Co do porodów domowych chyba źle zrozumiałaś wypowiedź, albo ja inaczej to odebrałam. Według mnie chodziło o to, że właśnie z powodu lepszej kontroli i wiedzy obecnie porody domowe sa na tyle bezpieczne w ciazy fizjologicznej, że można w łatwością znalezć polozną, która przyjmie taki poród. A prawdopodobieństwo komplikacji jest obecnie o wiele wiele mniejsza.
Poród pośladkowy w dobie dzisiejszej wiedzy jest możliwy owszem ale dziecko urodzi się i będzie miało np złamany obojczyk a może się nawet zaklinować i konieczne będzie użycie vacum. A dodatkowo może przysporzyć dziecku więcej komplikacji. Uważam jak Agn że w tym wypadku krocze ma najmniejsze znaczenie. No i faktycznie wg obecnej wiedzy pierworódka ma bardzo małe szanse na urodzenie dziecka które jest ułożone pośladkowo bez powikłań a dla mnie liczy się przede wszystkim zdrowie i bezpieczeństwo dziecka.
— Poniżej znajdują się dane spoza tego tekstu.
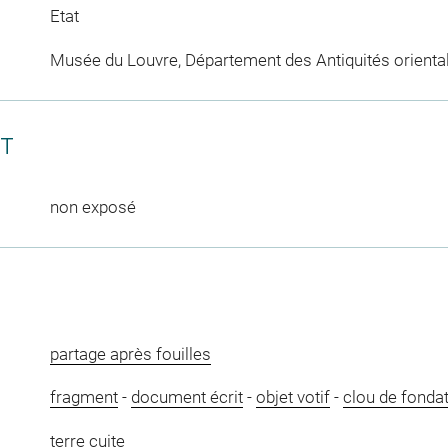
Etat
Musée du Louvre, Département des Antiquités orienta
CT
non exposé
partage après fouilles
fragment
-
document écrit
-
objet votif
-
clou de fonda
terre cuite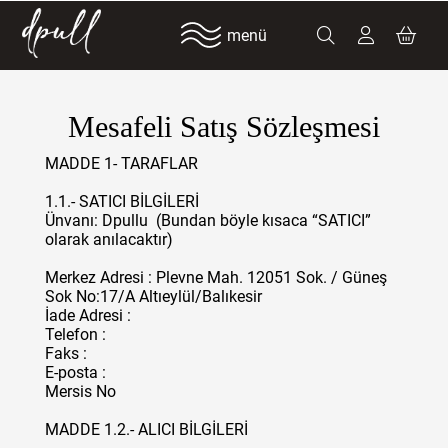
menü
Mesafeli Satış Sözleşmesi
MADDE 1- TARAFLAR
1.1.- SATICI BİLGİLERİ
Ünvanı: Dpullu (Bundan böyle kısaca “SATICI”
olarak anılacaktır)
Merkez Adresi : Plevne Mah. 12051 Sok. / Güneş
Sok No:17/A Altıeylül/Balıkesir
İade Adresi :
Telefon :
Faks :
E-posta :
Mersis No
MADDE 1.2.- ALICI BİLGİLERİ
A kto ci wciska kit ze kobiety umierają bo rodzą w domu? Bo ja nigdy czegoś takiego od dziewczyn tu nie uslyszlaam nigdy. Ja bym się na taki poród nie zdecydowała ale to tylko i wyłącznie moja decyzja. :-).
Agniejeska koleżanka wyciąga z kontekstu nasze wypowiedzi a potem sobie do nich przypisuje historie… szkoda na nią nerwów ciągle pisze to samo a pojęcia nie ma o czym pisze często zresztą nie umie nawet odpowiedzieć tylko ciągle o tym jednym…
Poród w domu jasne że może się odbyć. Jeśli ciąża przebiegała prawidłowo można znaleźć położna która taki poród odbierze. Ja na taki bym się nie zdecydowała ale jeśli ktoś chce to można oczywiście urodzić w domu.
tez bym się nigdy na taki poród nie zgodziła…w szpitalu gdyby cos to wszystko mają pod ręką , a w domu? trzeba byłoby jechać do szpitala tak czy siak i tyle z porodu w domu , a jeszcze gdyby czekac na karetkę potem droga do spzitala - ile czasu można zmarnować…ja mieszkam na wsi z daleka od szpitala więc poród w domu nie wchodzi w grę nigdy…
Ja też bym nie chciała w domu za dużo jest możliwych powikłań u mnie więc nie :)ale jak ktoś chce i nie ma przeciwwskazań i lepiej tak by się czuł czemu nie. Jednakze to już sprawa indywidualna.